En 2011, j’avais une idée de film. Je vous la fais courte : c’était l’histoire d’un vieux monsieur à Brest, veuf et un chouïa déprimé, qui ne sait pas nager. Il se rend pourtant chaque jour à la piscine municipale et grimpe jusqu’au plus haut plongeoir. Il est chaque jour rattrapé par le maître-nageur tantôt excédé tantôt pris de pitié. Ce n’est pas qu’il veut mourir, c’est qu’il veut plonger. Il voit régulièrement son fils et sa fille mais la communication est difficile, le lien distendu. A la télé, un jour, il découvre les plongeurs de falaises d’Acapulco et c’est décidé : direction le Mexique. Tout le monde essaie de l’en empêcher mais il plie bagage et le voilà traversant fièrement l’Atlantique. Je ne me souviens plus trop de ce qui se passe là-bas, mais il rencontre une dame qui cultive plein de grosses fleurs dans son jardin et qui lui offre la chaleur et l’espoir qui lui manquaient. Dans ma tête, c’était moins niais mais j’essaie de faire vite.
Pour ce film, dont je n’ai finalement jamais écrit une ligne, je savais qui devait jouer mon vieux monsieur : Jean Rochefort. C’était lui, je le voyais, il n’y avait pas d’alternative possible. Il me fallait son élégance, et son comique malgré lui, sa douce folie.
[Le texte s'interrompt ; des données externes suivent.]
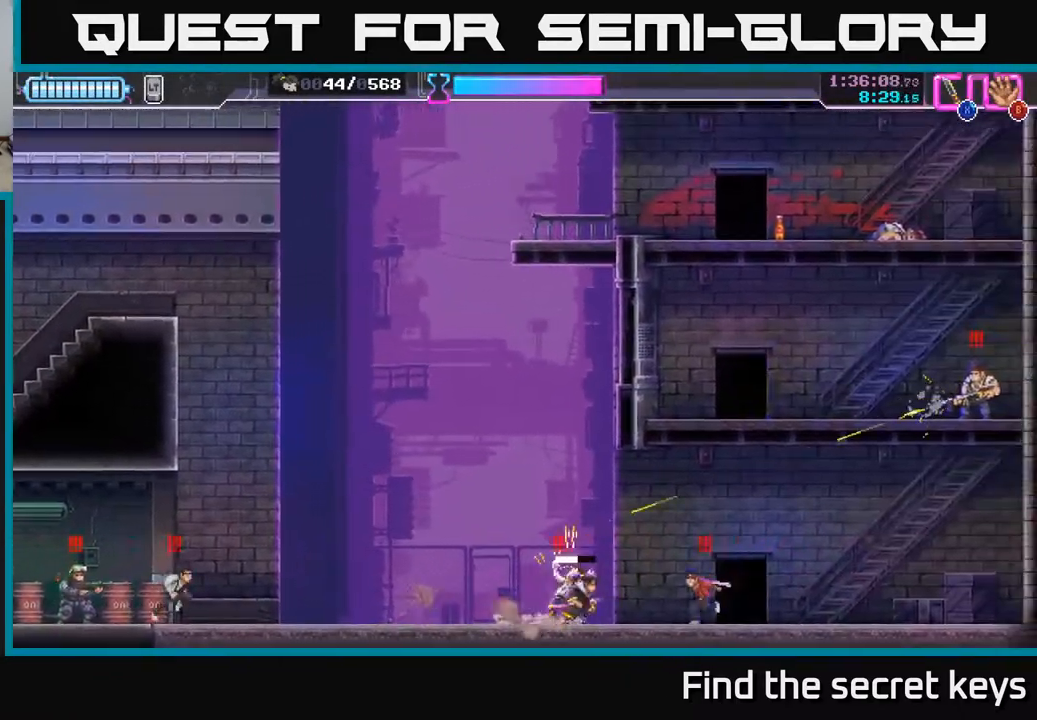
{"buttons": ["X"], "left_stick": "right", "right_stick": "center", "events": [[50, "X", "up"], [117, "X", "down"], [200, "X", "up"], [250, "X", "down"], [350, "X", "up"], [417, "X", "down"]]}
Ce film, j’y songeais beaucoup. J’en parlais autour de moi, si bien que quand quelqu’un voyait Jean Rochefort à la télé ou au cinéma, puis quand il est mort, on me disait, on m’a dit tiens, j’ai pensé à toi.
Mais ce film, c’est resté une idée. Une idée sans travail, une idée délaissée.
Dans une émission radio, Christine Angot (dont je n’ai encore rien lu) parle de l’écriture, de son travail d’écriture. Elle en parle durement, paraît très énervée, et bizarrement c’est passionnant à écouter : « Toutes ces pages que j’écris les premiers mois, c’est une espèce de destruction de toutes les idées qui viennent. Qui sont toutes mauvaises. Une idée est toujours mauvaise. Toujours. Le principe de l’idée, c’est qu’elle est mauvaise. Donc : il faut les supprimer au fur et à mesure.«
Je ne sais pas si une idée est toujours mauvaise, mais il s’agit bien, oui, de détruire les idées. Parce qu’une idée est toujours facile, toujours trop belle pour être vraie. On peut penser qu’elle brillera plus longtemps si on la met à l’abri de la lumière du jour. On la laisse dans un écrin, et on n’en fait rien.
J’essaie de ne plus trop aimer mes idées, parce que c’est tentant de les sacraliser, on finit par avoir cette peur absurde de les « gâcher » en essayant d’en faire quelque chose dans la réalité.
J’essaie d’apprendre à jouer avec mes idées. Choisir lesquelles sont pour moi, lesquelles seront pour d’autres (oui, parce qu’une idée qu’on a n’est pas toujours pour soi, qu’est-ce que c’est fourbe ces bêtes-là). Développer le goût de faire, de fabriquer. Se laisser suprendre par ce qui survient quand on plonge sans savoir nager, par ce qui surgit quand on lâche l’idée.